CHAPTER VII.
Early Sixteenth Century—Coming of the Italian Influence.

It was during the sixteenth century that took place the most remarkable development in domestic architecture which occurred in England until the middle of the nineteenth century; and especially during the second half was this extraordinary advance particularly noticeable. Several causes produced this effect, chief among them being that great upheaval in thought which gave rise to the wonderful movement known as the Renaissance. The Renaissance stands not only for a revival of ancient forms in architecture, sculpture, and painting, but for a vast awakening in all departments of human enterprise, and the final abandonment of mediævalism with all its crude and crabbed methods and ways of thought. New ways were followed in science, in learning, in religion, in art; and the knowledge of these new ways was widely disseminated by the new invention of printing. So far as architecture was concerned, Italy was the fountainhead of the new stream of thought; and so far as England was concerned, it was in the reign of Henry VIII. that the stream first reached our shores, and affected our traditional methods of design.

The dissolution of the monasteries was another cause of the change which came over building, inasmuch as it transferred into private and secular hands much of the vast possessions hitherto held by the Church. The confusion into which religion was thrown put an effectual stop to church building, and consequently opened the way to increased house building. The abatement of civil strife and the general security of life and property under the strong and sagacious rule of Elizabeth was a further inducement towards the erection of comfortable homes. The rise of the new nobility which sprang from her recognition of talent in persons of comparatively obscure origin, led to the founding of some of the finest houses of which the country can boast. Finally, the desire for magnificence, which has already been noticed in a few instances in the preceding century, became general, fostered as it was by rivalry, the possession of wealth, and the sense of security from internecine strife.

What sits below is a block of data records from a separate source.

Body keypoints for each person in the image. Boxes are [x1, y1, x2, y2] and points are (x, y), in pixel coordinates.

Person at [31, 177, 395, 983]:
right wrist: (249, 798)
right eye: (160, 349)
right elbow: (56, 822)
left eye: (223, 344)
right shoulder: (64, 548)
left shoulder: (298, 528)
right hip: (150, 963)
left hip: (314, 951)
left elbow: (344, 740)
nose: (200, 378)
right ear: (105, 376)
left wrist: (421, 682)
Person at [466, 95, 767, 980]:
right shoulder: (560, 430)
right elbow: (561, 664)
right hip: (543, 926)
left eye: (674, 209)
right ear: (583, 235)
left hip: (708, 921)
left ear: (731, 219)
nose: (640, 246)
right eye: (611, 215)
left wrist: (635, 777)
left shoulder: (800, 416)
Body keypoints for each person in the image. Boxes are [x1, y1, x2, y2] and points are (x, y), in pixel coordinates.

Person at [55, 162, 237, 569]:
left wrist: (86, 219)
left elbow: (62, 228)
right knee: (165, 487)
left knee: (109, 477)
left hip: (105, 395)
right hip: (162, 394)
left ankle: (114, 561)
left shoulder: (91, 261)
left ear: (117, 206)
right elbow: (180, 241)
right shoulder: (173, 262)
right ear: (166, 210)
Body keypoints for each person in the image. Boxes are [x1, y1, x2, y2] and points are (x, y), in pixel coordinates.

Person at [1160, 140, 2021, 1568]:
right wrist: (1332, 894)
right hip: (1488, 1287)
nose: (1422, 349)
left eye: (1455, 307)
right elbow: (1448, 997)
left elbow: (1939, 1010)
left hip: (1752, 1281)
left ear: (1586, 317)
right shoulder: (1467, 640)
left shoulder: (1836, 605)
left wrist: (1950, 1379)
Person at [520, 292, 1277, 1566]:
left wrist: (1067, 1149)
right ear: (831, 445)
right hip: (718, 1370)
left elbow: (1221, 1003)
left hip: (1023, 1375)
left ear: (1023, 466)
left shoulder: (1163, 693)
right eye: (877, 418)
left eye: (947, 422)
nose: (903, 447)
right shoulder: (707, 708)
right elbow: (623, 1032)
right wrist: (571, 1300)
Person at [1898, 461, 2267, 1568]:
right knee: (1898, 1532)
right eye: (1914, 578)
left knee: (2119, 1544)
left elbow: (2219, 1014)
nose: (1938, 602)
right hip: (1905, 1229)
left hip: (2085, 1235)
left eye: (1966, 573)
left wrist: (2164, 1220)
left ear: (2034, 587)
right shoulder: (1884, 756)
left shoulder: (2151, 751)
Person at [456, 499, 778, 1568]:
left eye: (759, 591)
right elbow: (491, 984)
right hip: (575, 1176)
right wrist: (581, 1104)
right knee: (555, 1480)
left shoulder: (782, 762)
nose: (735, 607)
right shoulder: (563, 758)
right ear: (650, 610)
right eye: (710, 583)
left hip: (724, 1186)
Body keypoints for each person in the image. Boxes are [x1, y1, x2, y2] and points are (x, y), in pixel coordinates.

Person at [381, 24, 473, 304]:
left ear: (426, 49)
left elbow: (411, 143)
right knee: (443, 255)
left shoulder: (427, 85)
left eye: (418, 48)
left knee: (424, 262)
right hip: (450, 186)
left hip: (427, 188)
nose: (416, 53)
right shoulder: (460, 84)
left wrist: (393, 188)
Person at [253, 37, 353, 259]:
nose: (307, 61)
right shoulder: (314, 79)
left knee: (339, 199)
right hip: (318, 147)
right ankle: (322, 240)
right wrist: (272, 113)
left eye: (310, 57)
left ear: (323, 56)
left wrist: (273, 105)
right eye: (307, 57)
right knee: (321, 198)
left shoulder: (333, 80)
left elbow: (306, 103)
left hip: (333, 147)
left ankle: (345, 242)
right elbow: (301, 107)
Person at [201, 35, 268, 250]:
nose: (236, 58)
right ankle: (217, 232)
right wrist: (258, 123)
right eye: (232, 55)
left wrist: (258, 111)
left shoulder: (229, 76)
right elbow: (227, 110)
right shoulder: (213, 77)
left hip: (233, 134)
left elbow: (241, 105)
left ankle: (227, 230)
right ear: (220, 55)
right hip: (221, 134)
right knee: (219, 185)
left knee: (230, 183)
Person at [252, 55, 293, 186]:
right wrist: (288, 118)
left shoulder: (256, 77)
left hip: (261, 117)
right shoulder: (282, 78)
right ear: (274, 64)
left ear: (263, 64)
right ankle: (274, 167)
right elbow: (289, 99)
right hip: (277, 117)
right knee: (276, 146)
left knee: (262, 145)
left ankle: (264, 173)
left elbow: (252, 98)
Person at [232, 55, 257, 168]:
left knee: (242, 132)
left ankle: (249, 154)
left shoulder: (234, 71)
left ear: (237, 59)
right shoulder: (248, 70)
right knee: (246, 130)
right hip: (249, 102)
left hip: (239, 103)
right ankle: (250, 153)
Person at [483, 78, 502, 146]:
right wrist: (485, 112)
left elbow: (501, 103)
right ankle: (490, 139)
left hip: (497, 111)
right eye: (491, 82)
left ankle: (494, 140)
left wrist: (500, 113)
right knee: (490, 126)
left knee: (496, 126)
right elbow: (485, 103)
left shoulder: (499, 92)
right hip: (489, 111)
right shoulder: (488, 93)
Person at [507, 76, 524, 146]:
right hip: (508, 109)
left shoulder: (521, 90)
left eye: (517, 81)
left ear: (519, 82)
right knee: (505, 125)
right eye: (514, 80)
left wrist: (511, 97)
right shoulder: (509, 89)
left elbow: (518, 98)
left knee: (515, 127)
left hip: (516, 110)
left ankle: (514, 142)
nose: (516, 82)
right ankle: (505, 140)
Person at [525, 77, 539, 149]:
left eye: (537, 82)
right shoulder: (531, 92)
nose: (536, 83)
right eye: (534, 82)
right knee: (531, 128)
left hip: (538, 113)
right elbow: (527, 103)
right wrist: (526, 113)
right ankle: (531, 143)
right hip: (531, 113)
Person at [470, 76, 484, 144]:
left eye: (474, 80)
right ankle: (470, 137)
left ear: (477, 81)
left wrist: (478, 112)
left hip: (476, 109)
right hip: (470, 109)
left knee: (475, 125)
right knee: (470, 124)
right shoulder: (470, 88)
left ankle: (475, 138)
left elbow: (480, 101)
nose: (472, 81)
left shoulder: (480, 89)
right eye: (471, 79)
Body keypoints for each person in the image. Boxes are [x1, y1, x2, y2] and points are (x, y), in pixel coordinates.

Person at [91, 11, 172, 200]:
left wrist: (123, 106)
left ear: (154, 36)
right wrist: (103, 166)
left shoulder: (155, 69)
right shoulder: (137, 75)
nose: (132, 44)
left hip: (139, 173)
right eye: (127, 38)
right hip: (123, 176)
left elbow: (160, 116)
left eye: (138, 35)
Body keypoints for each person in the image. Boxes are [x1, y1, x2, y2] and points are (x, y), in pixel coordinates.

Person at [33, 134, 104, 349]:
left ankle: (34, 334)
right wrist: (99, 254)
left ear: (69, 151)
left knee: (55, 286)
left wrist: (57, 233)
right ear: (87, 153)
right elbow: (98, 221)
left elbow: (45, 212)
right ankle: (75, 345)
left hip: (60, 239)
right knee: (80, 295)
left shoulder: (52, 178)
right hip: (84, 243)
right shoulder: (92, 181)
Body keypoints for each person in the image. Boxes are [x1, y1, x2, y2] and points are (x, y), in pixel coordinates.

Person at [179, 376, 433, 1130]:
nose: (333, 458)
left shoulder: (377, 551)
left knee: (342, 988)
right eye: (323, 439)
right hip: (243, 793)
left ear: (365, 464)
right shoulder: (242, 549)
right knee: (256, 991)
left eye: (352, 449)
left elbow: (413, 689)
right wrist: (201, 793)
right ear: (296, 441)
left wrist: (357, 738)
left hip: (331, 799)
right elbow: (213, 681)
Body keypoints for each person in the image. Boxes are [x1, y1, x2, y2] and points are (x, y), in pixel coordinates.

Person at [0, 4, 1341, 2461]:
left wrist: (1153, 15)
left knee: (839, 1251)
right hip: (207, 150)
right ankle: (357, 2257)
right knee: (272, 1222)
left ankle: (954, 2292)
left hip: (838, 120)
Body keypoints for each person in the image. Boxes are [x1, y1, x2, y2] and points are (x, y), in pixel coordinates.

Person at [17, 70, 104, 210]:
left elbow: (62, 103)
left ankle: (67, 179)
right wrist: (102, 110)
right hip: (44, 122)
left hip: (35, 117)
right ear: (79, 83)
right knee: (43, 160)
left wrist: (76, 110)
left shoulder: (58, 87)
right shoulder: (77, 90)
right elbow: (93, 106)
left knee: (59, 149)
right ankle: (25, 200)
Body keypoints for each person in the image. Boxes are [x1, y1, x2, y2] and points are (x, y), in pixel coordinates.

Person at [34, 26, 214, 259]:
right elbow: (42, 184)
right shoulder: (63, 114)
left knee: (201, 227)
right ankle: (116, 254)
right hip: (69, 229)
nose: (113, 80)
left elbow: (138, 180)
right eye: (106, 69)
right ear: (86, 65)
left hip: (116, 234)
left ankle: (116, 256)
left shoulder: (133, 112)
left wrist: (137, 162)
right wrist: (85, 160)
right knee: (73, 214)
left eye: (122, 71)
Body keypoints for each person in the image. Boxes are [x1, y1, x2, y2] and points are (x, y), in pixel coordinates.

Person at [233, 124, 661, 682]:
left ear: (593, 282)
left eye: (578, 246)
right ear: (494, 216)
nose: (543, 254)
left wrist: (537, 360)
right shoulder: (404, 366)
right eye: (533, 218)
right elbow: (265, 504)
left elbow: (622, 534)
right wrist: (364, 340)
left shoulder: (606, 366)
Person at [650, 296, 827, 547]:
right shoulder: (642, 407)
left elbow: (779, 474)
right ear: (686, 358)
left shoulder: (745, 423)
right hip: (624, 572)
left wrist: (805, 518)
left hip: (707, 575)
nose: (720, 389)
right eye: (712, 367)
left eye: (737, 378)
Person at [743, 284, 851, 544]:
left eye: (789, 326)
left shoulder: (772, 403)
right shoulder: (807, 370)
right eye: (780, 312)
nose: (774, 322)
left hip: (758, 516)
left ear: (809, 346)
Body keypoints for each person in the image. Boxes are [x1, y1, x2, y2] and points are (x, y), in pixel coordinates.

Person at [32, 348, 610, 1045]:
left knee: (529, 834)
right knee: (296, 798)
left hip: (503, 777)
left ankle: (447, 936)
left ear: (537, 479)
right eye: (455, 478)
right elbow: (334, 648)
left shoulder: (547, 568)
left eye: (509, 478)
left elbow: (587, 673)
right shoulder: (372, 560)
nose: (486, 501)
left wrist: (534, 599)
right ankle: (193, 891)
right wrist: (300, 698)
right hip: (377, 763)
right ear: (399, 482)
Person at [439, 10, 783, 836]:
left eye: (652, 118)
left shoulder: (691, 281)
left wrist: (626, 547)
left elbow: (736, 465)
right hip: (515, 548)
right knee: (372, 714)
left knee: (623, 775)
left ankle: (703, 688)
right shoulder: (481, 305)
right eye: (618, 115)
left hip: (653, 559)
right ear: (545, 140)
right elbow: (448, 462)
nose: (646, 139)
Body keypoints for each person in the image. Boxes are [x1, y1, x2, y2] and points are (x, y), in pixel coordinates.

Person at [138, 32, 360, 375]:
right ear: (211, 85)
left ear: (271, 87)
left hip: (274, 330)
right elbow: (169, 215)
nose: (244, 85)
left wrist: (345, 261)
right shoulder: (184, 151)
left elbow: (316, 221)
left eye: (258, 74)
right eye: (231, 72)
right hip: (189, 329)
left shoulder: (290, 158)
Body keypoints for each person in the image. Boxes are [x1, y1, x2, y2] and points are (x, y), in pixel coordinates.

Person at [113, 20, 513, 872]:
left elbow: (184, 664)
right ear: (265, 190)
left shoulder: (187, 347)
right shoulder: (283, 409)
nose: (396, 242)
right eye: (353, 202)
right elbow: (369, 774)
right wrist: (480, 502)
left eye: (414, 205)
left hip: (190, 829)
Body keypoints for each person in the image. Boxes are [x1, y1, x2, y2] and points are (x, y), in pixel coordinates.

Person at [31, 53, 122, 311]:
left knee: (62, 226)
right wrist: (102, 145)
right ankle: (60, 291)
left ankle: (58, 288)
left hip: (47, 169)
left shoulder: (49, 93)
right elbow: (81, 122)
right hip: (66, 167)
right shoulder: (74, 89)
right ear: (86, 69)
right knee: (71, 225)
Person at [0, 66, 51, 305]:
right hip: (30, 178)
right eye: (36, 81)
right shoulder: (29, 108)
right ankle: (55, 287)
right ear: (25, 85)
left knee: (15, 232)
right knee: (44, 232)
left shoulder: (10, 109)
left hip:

Italy, being the home of the new manner in art, communicated her methods in course of time to her neighbours. Out of her superabundant craftsmen she spared some for other lands. They settled in France, they settled in England; at least they hardly settled here, but they visited us for longer or shorter periods, and left us a legacy in design. Our own craftsmen gradually, and with some reluctance, adopted their methods, and having become accustomed to the strange forms brought from the far south, they turned in later years with increased eagerness to their near neighbours the Dutch, who had themselves learnt the new lesson in their own stolid and unimaginative way.

The early steps in the change of design are of great interest. They appear at first infrequently and tentatively in insignificant ornament; then rather more freely; after a time they affect prominent features such as cornices; then the pediment appears; the pointed arch gives way to the semicircular, windows become square-headed; classic pilasters are introduced, sparingly at first, but afterwards with more freedom; symmetry of disposition in the plan of the house becomes more frequent. Yet beneath all these Italian adornments the body of the house is of the old English type; with all its foreign variations, the melody itself is native. It is an endless delight to watch the struggles of the English craftsman with his novel ornament. Sometimes they resulted in quaint applications of misunderstood features; sometimes in proportions which would have pained the eye of Palladio; but frequently in charming little bits of design, refreshingly simple and unobtrusive.

Meantime the plan of the house was continued on the old lines, and Henry VIII.’s reign saw no great or general development of accommodation. A large number of houses were built during his reign and that of his predecessor, and it is to this period that may be attributed a great proportion of the domestic work of late Gothic or Tudor character.

92. Plan of Horham Hall, Essex.

Horham Hall, in Essex, is a good example, moderate in size, of this period. It was built in the early years of the sixteenth century by Sir John Cutt, who died in 1520. The plan (Fig. 92) follows the ancient lines, the great hall being in its traditional relationship to the rest of the house. The old indifference to regularity is well illustrated by the passage, treated as a kind of bay window, which leads from the hall to the north wing. The windows in general have but one range of lights, but in the bay of the hall and in the passage, the lingering reluctance to adopt large windows is thrown away (Fig. 93), and we get a foretaste of that vast array of lights which was presently to become a distinguishing feature of domestic architecture. There is a large fireplace in the hall and a contemporary louvre in its roof; a somewhat curious combination, inasmuch as the louvre would be needless, either for the escape of smoke or (in view of the large bay window) for the admission of light.